聖なる罪びと ( The Sinner ) の翻訳で残念だったこと
The Sinner のあらすじは、テス・ジェリッツェンのところに書いた。

妊娠したリゾーリは、どうしていいか分からず、
あかんぼなんて生めっこない、あたしにあかんぼうなんて育てられるはずない、
それに、あいつ(ディーン)はあたしのことなんて何とも思ってないに決まってる、、、

と、自分の人生が自分ひとりの思い通りにならないことに苛立つ。
自分のことを、自分だけで決められないことに苛立つ。
でも、ほんとうは、
「苛立つ」対象は理不尽な現実じゃなく、不安で弱い自分なんだと気づいている。

妊娠するまでは、自分はひとりで生きられる、ひとりで生きていると思っていたリゾーリ。
自分の体内にある赤ん坊という他者を意識した途端に、自分という存在が、じつは
多くのつながり、多くの思いのなかで生きていることを考えさせられる。


クリスマスのとき、リゾーリは、初めて、自分が母親から愛されていることを実感する。

「お前も自分の子供を持ったら、その時きっと「愛」がどんな風に感じるか分かるよ」

自分が傷つくのが嫌ではねのけていたもの、それは「愛」だったんだ・・
芽生えてきたものを素直に受け容れ、リゾーリは生む決心をディーンに伝える。
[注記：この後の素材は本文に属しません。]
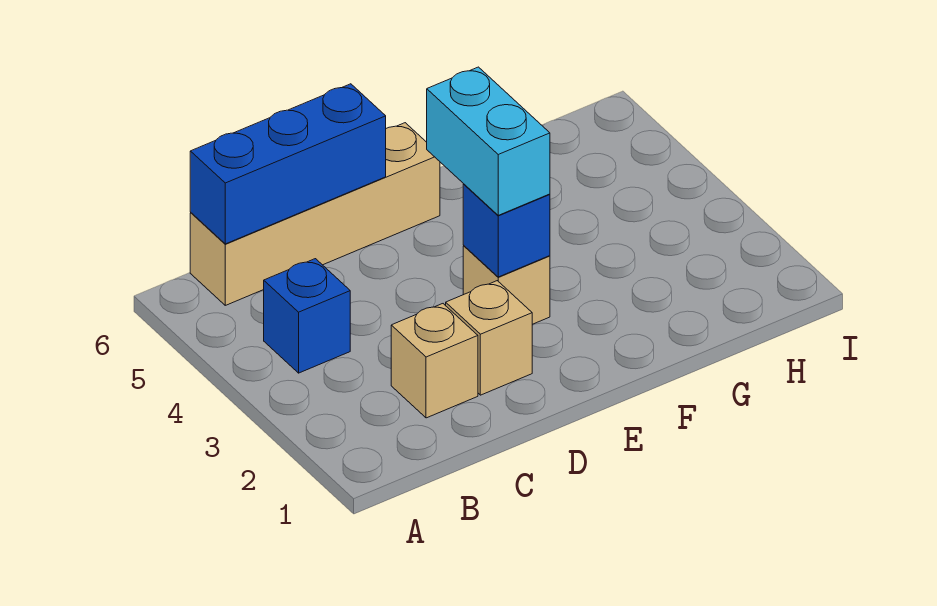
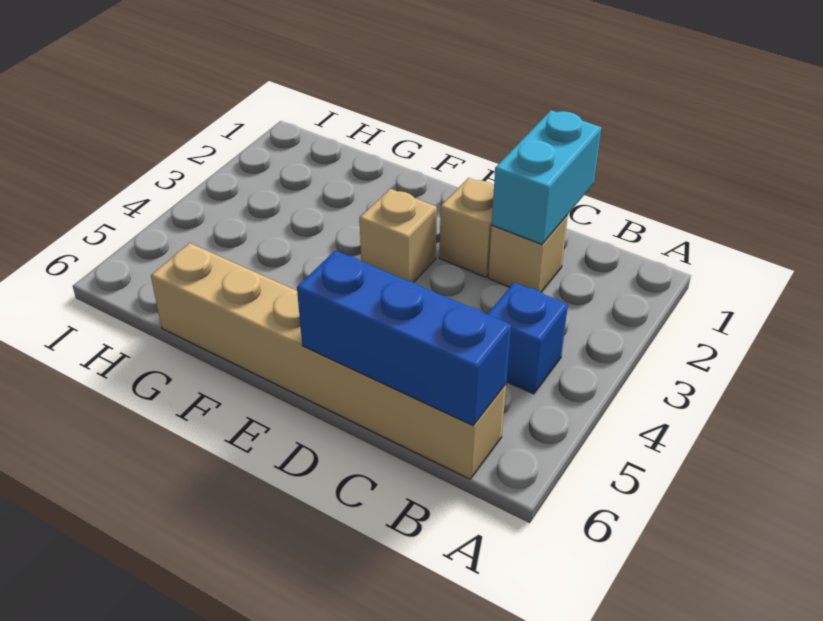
tan brick B6:E6 level 1 -> tan brick B6:G6 level 1
blue brick E3 level 2 -> none
cyan brick E3:E4 level 3 -> cyan brick C1:C2 level 2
。

そしてここが山場!
まえにテスのところで書いたように、ディーンはリゾーリに
「刑事リゾーリではなく、ジェーンの部分を自分に見せろ、内側の部分を曝せ!
自分もそういう部分を曝すから」と言うと、

彼女は、勇気をだして言う。

「あたし、あんたのこと好きみたい」

うぐっ・・・

ここ、元の文は  「I think I love you」 だったんだよ〜。


ロマンス小説を読む人なら、「I love you」がいかに重い言葉なのか、わかるよね。
英米人にとって「ラブ」は他とは違う言葉なんだ。
「愛してる」を言えないで苦しむヒーロー、ヒロインを山ほど知っている。

「I like you 」「I want you 」「I need you 」
君が好きだ、君がほしい、君が必要だ、、と「君を愛してる」は、根本的に違う。

like, want, need は自分が主体なんだけれど、love は相手が主体。
自分自身を全面的に相手に委ねる行為。 まさに白旗降伏に近いものがある。

like, want, need 花が好き、チョコレートが欲しい、金が必要だ、、
これらには、「心」を差し出す必要がないけれど、Love心を差し出す必要がある。

そんな言葉をリゾーリは勇気をだして口に出した。

それが「好きみたい」?

まぁ、日本人的には、リゾーリの言いそうなセリフだ。
日本人版リゾーリなら、愛の告白を、意地を張ったような言葉で伝えるだろう。

でも、でも、やっぱり、ここは、生の自分の「心」を差し出したI love you を
リゾーリがディーンに言ったんだ、ってことを強調してもらいたかったなぁ。。。

「あんたを愛してる、みたい」 ではダメだったのかなぁ。